§ ABOUT THIS TASK
Would you give the entries again word for word, with no pictures in the copy?

..........

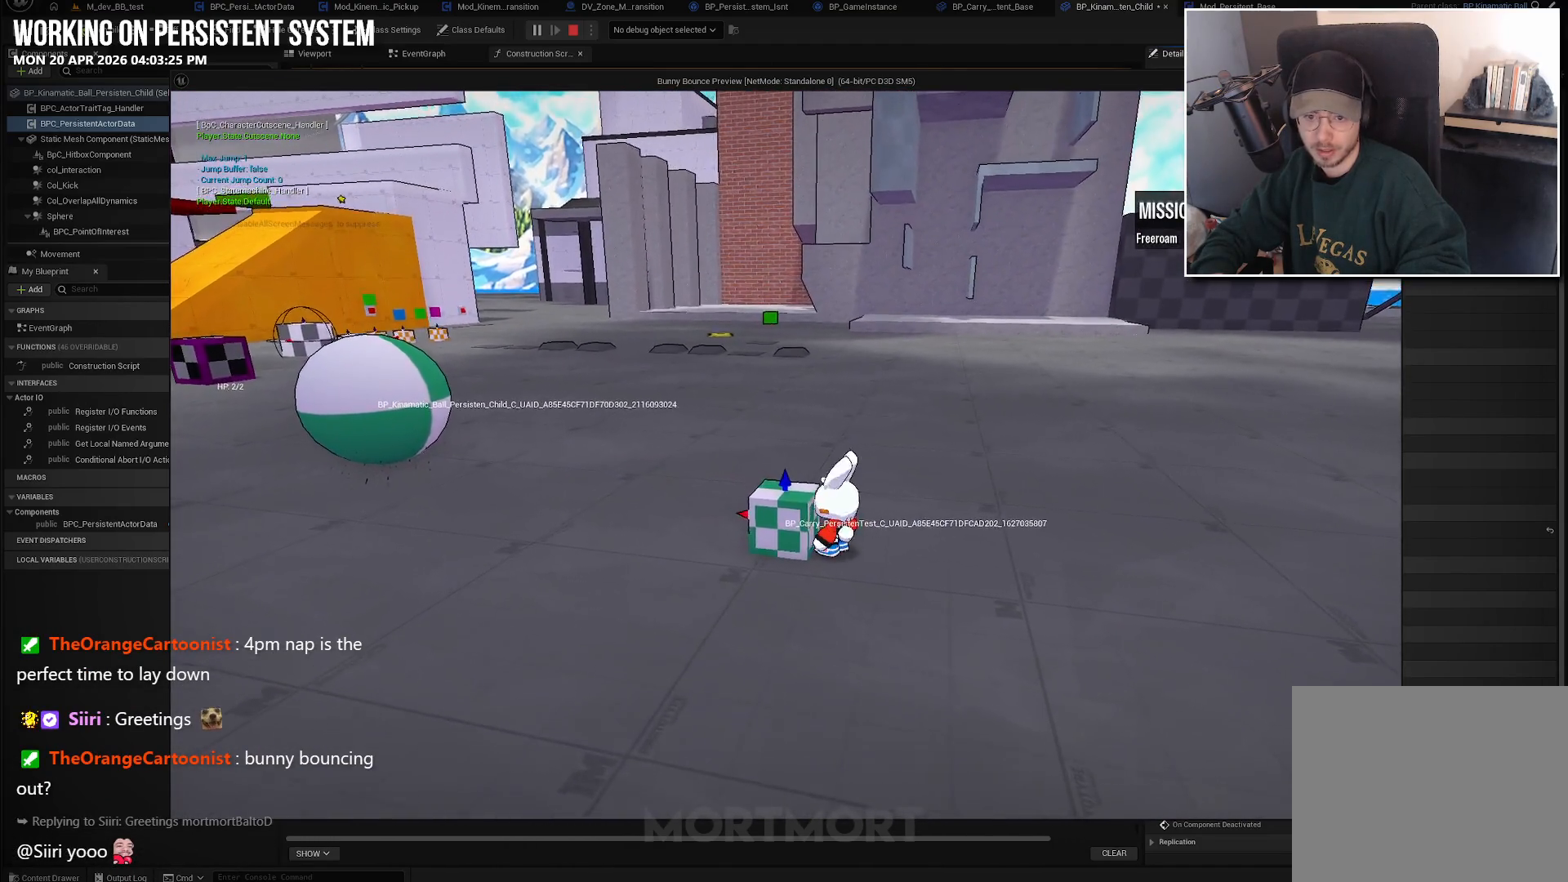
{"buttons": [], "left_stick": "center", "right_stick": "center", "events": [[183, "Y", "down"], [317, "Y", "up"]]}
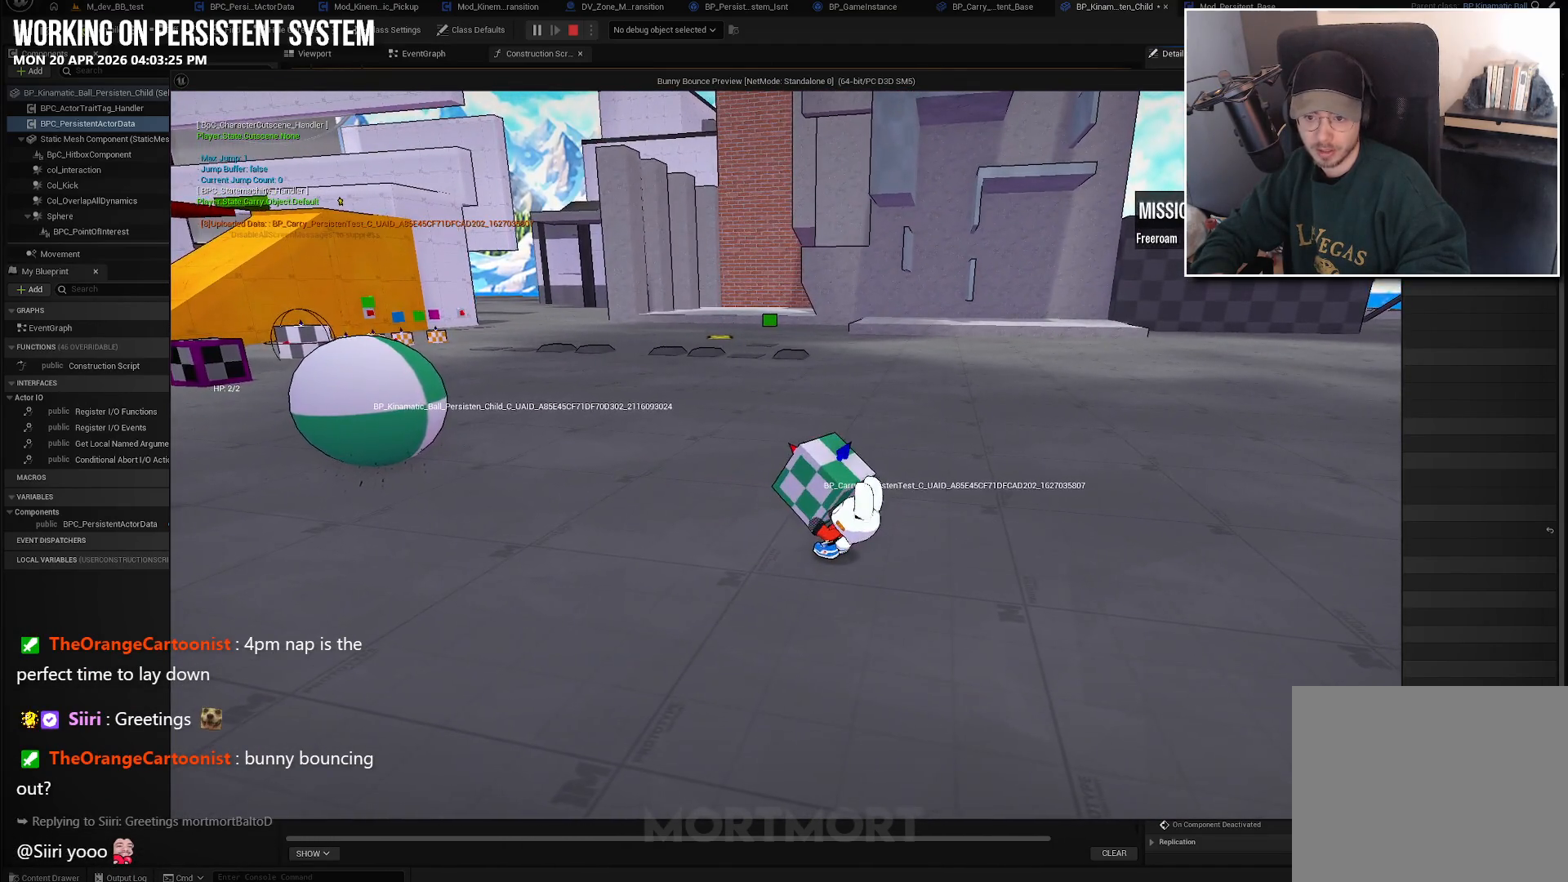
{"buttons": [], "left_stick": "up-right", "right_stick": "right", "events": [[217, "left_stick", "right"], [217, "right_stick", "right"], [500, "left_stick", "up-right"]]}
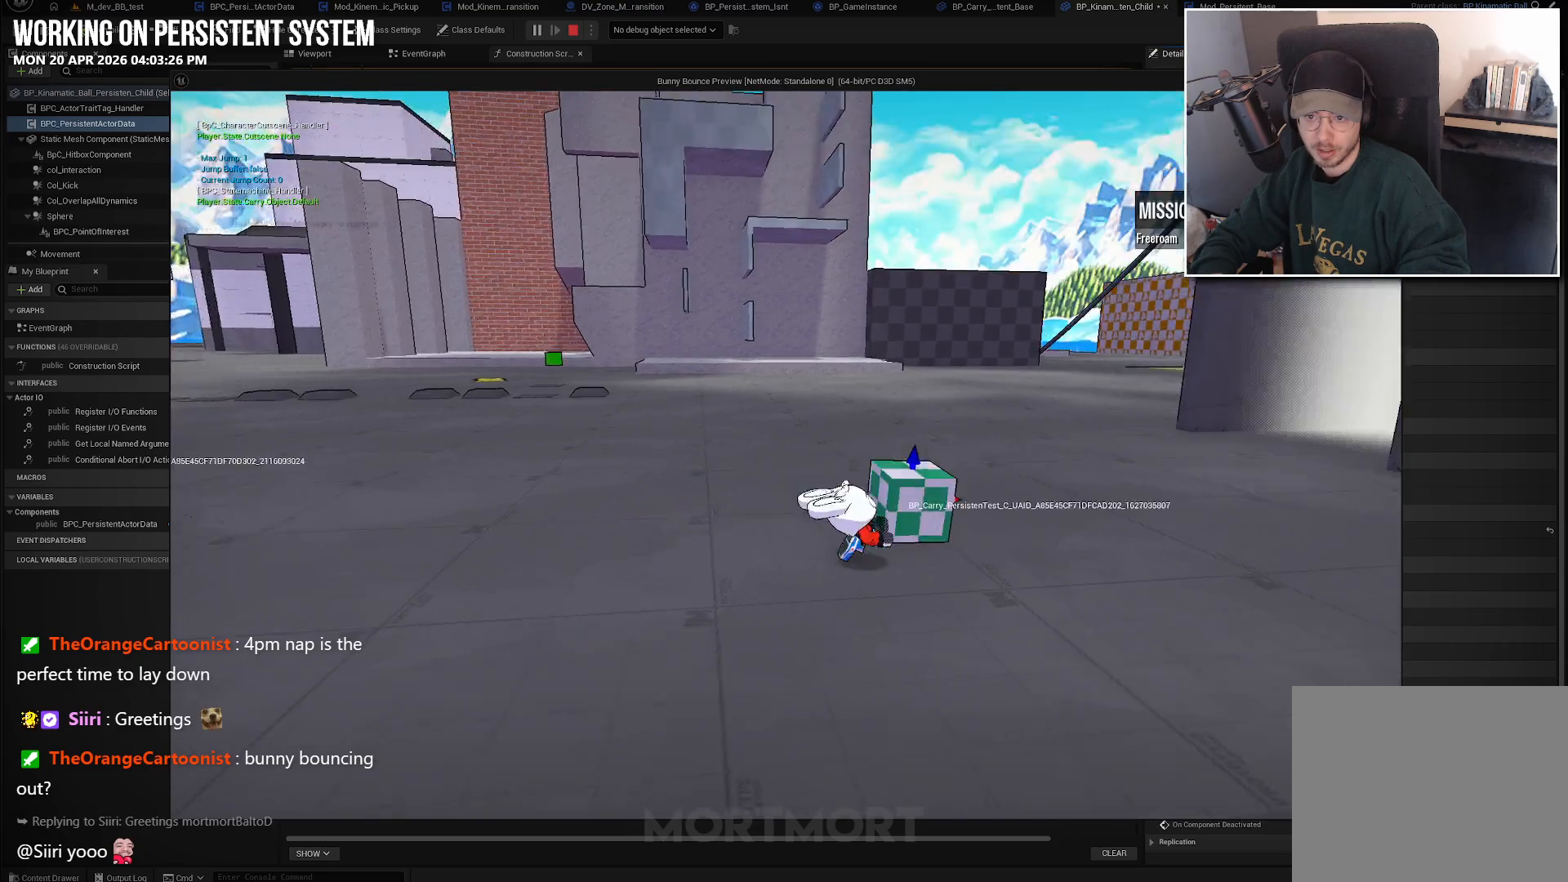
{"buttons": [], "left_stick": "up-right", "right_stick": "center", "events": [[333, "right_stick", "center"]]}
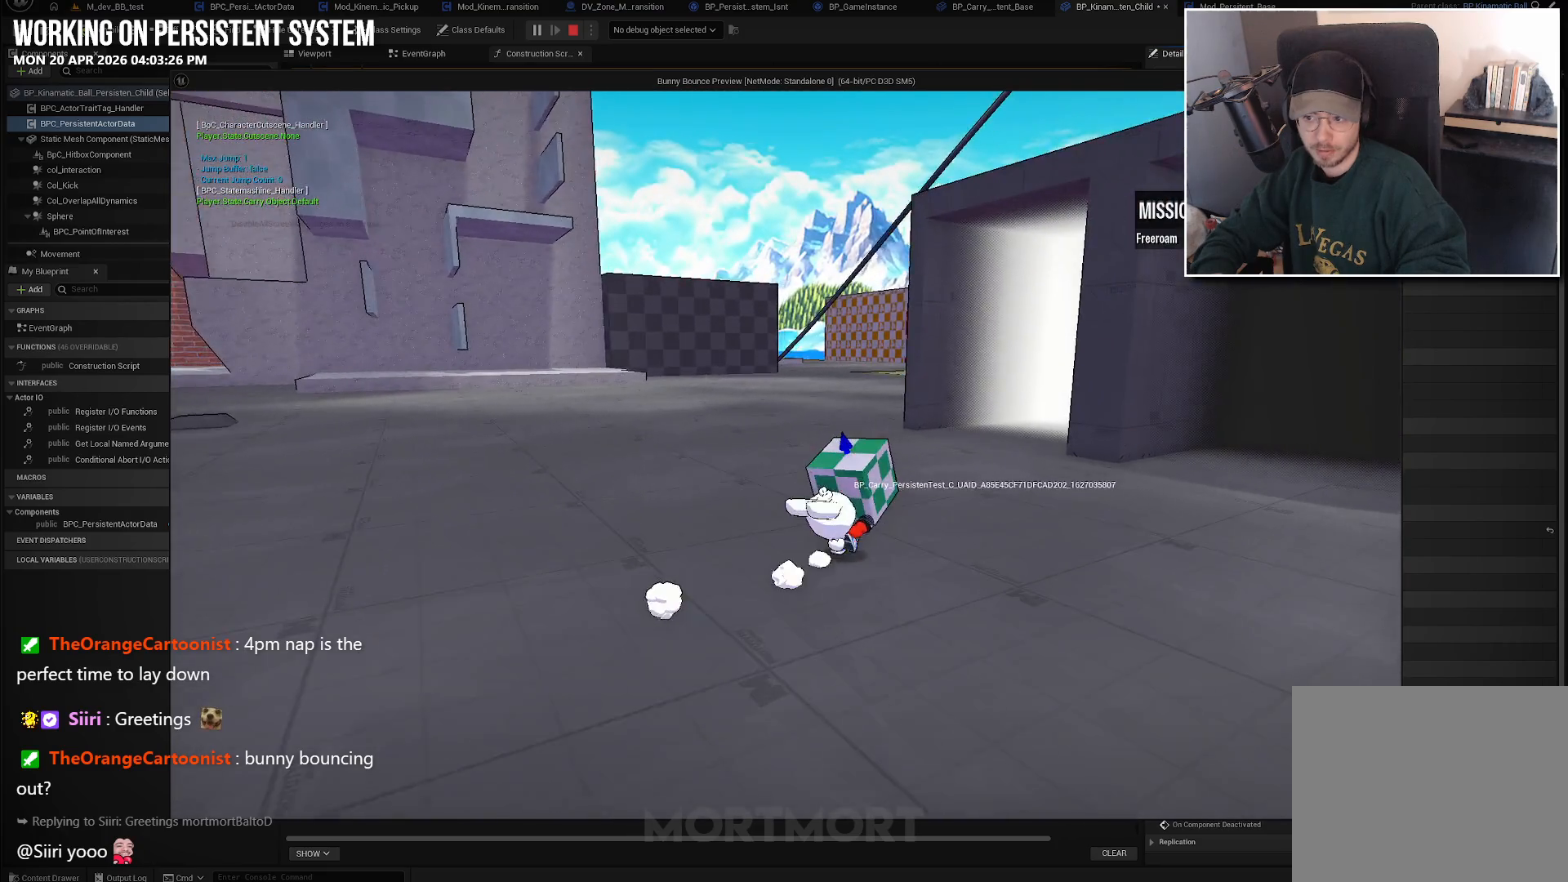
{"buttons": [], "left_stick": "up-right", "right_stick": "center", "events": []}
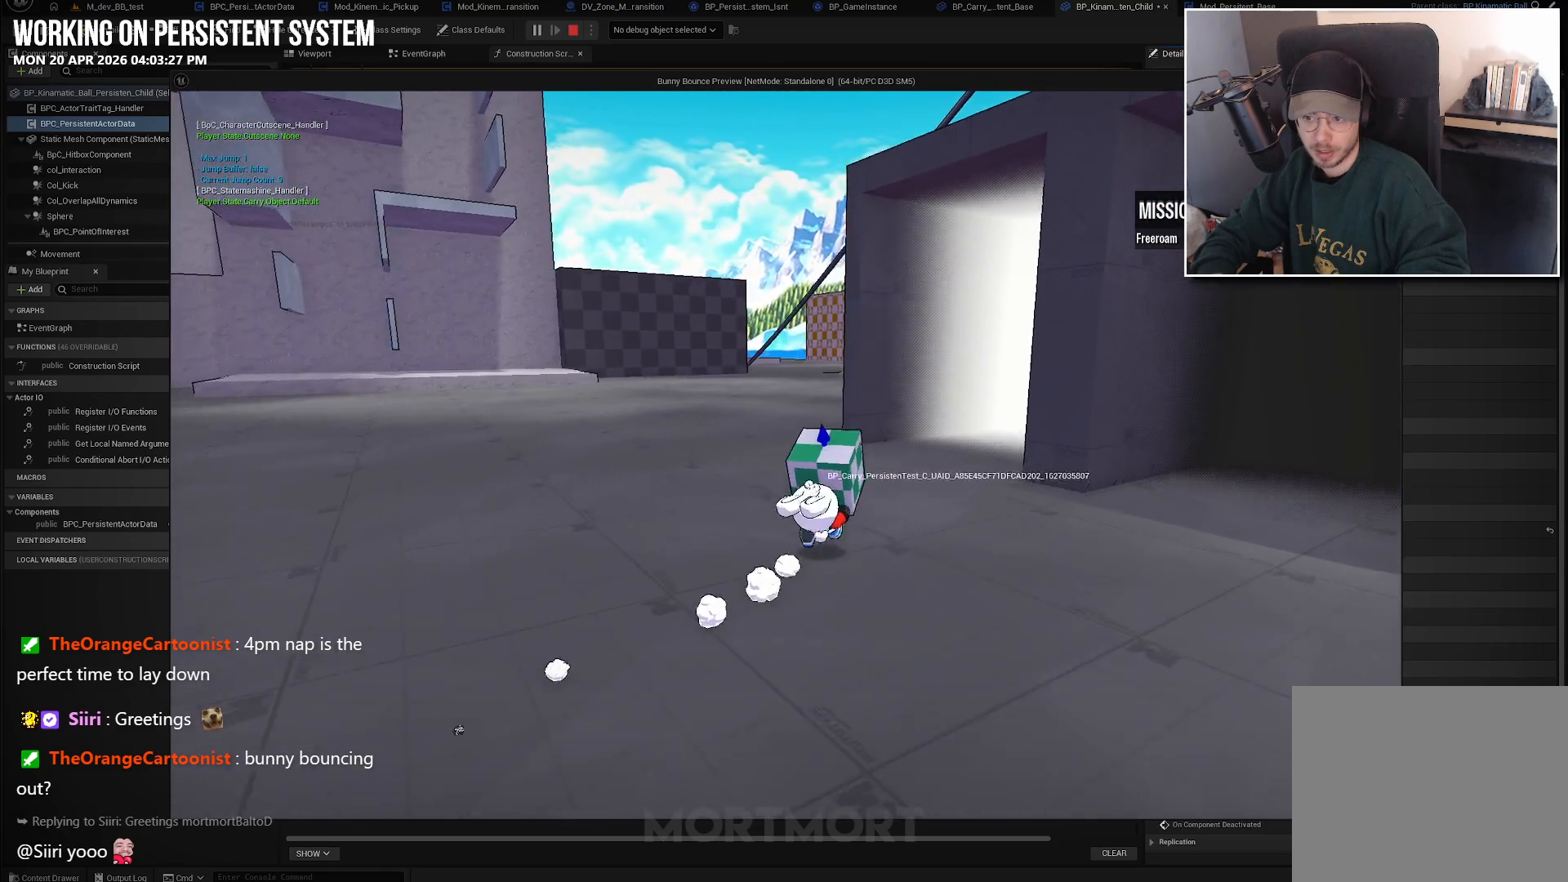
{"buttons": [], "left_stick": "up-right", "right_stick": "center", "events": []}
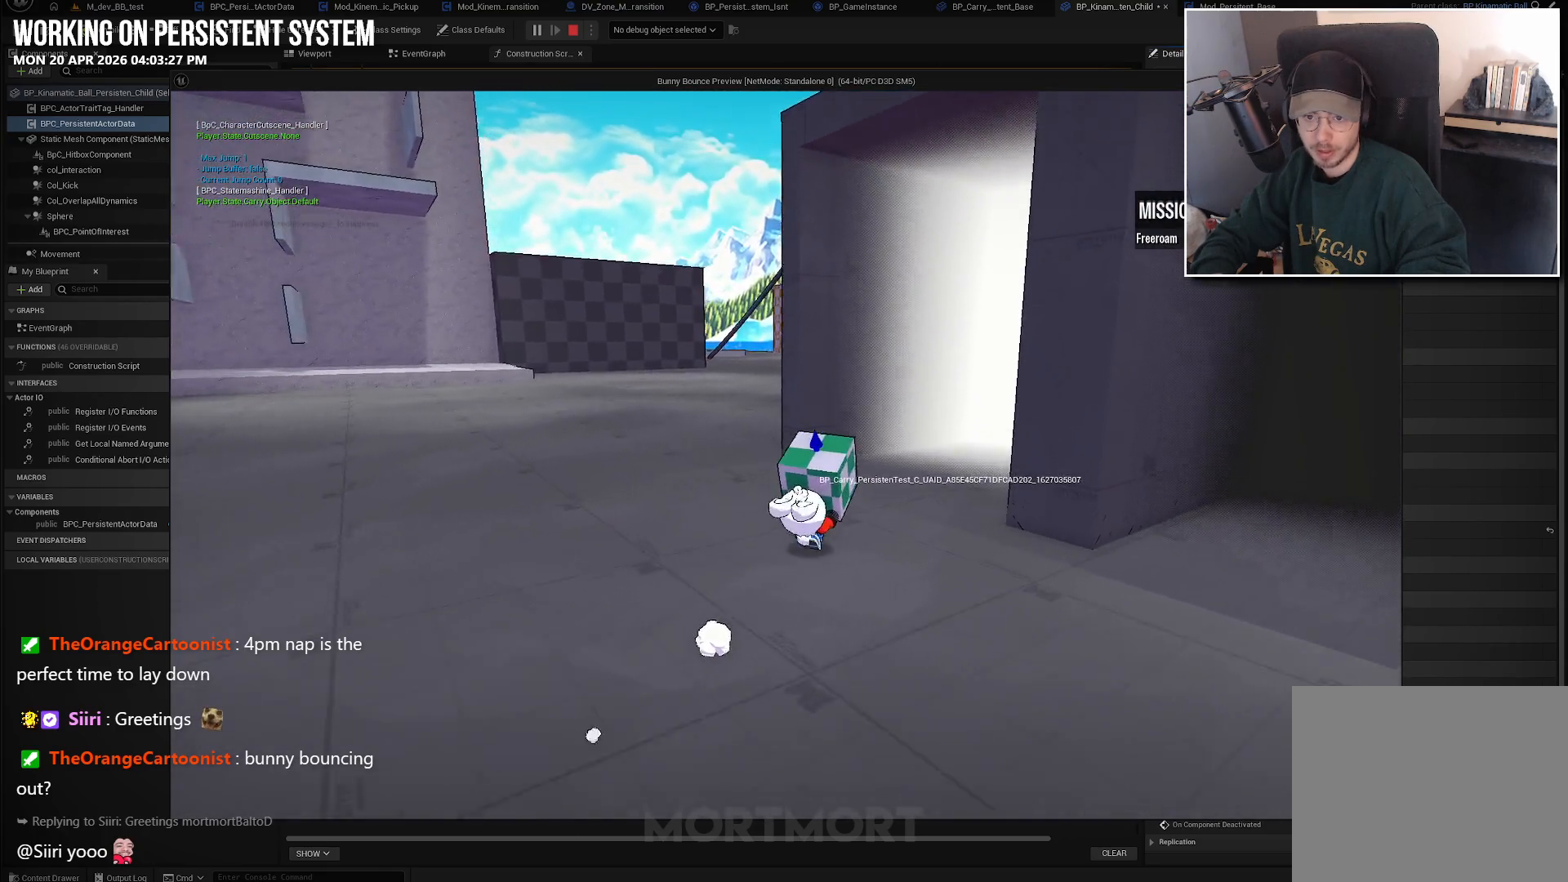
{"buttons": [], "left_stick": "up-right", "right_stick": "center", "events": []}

..........

§ RESPONSE
{"buttons": [], "left_stick": "center", "right_stick": "center", "events": [[183, "Y", "down"], [317, "Y", "up"]]}
{"buttons": [], "left_stick": "up-right", "right_stick": "right", "events": [[217, "left_stick", "right"], [217, "right_stick", "right"], [500, "left_stick", "up-right"]]}
{"buttons": [], "left_stick": "up-right", "right_stick": "center", "events": [[333, "right_stick", "center"]]}
{"buttons": [], "left_stick": "up-right", "right_stick": "center", "events": []}
{"buttons": [], "left_stick": "up-right", "right_stick": "center", "events": []}
{"buttons": [], "left_stick": "up-right", "right_stick": "center", "events": []}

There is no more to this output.